> _Task_
Throughout the material below, tally the lines containing "dans" and give the total with no accompanying text.

> _Stored data_
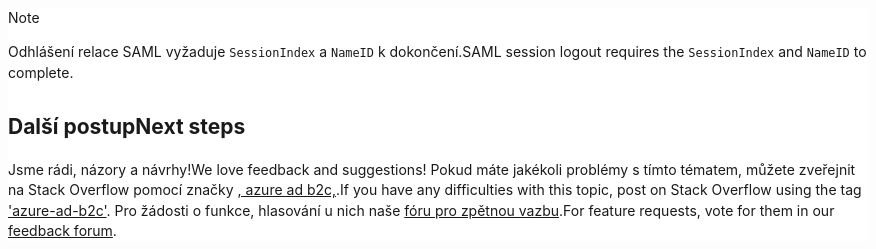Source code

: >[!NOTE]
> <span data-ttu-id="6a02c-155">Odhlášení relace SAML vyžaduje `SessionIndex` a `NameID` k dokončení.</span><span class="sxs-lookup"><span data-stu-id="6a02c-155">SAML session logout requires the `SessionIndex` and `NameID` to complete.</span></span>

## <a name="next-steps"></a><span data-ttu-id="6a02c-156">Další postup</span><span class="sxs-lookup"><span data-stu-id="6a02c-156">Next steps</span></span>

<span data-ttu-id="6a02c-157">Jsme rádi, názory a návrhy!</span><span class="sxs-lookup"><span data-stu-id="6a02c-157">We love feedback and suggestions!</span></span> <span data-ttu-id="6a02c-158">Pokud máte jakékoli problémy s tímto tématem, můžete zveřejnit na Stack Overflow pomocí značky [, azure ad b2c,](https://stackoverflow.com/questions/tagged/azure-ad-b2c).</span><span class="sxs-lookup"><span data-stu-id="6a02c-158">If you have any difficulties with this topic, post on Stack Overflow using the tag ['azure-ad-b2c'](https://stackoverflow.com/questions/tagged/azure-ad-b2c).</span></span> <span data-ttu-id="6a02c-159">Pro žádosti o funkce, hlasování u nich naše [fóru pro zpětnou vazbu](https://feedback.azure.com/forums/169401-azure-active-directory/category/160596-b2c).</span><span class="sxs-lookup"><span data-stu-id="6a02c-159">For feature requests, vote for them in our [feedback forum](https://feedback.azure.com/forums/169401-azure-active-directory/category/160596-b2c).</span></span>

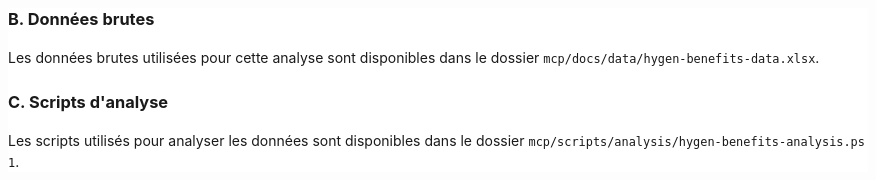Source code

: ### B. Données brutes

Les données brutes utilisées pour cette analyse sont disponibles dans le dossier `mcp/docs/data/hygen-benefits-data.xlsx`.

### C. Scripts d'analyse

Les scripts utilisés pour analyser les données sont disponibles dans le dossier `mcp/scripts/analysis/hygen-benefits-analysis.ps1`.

---

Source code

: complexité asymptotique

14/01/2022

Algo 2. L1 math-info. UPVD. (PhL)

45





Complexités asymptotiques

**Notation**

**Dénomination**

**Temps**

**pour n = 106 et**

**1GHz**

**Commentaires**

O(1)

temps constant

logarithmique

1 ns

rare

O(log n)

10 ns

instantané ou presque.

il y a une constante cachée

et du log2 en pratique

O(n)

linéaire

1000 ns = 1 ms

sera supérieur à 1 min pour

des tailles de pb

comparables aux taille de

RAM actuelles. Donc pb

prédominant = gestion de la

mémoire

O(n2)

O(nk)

---

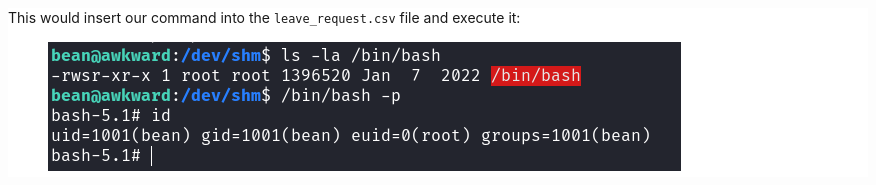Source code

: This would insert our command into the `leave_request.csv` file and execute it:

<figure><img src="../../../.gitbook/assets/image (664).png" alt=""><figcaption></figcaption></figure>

> _Solution_
2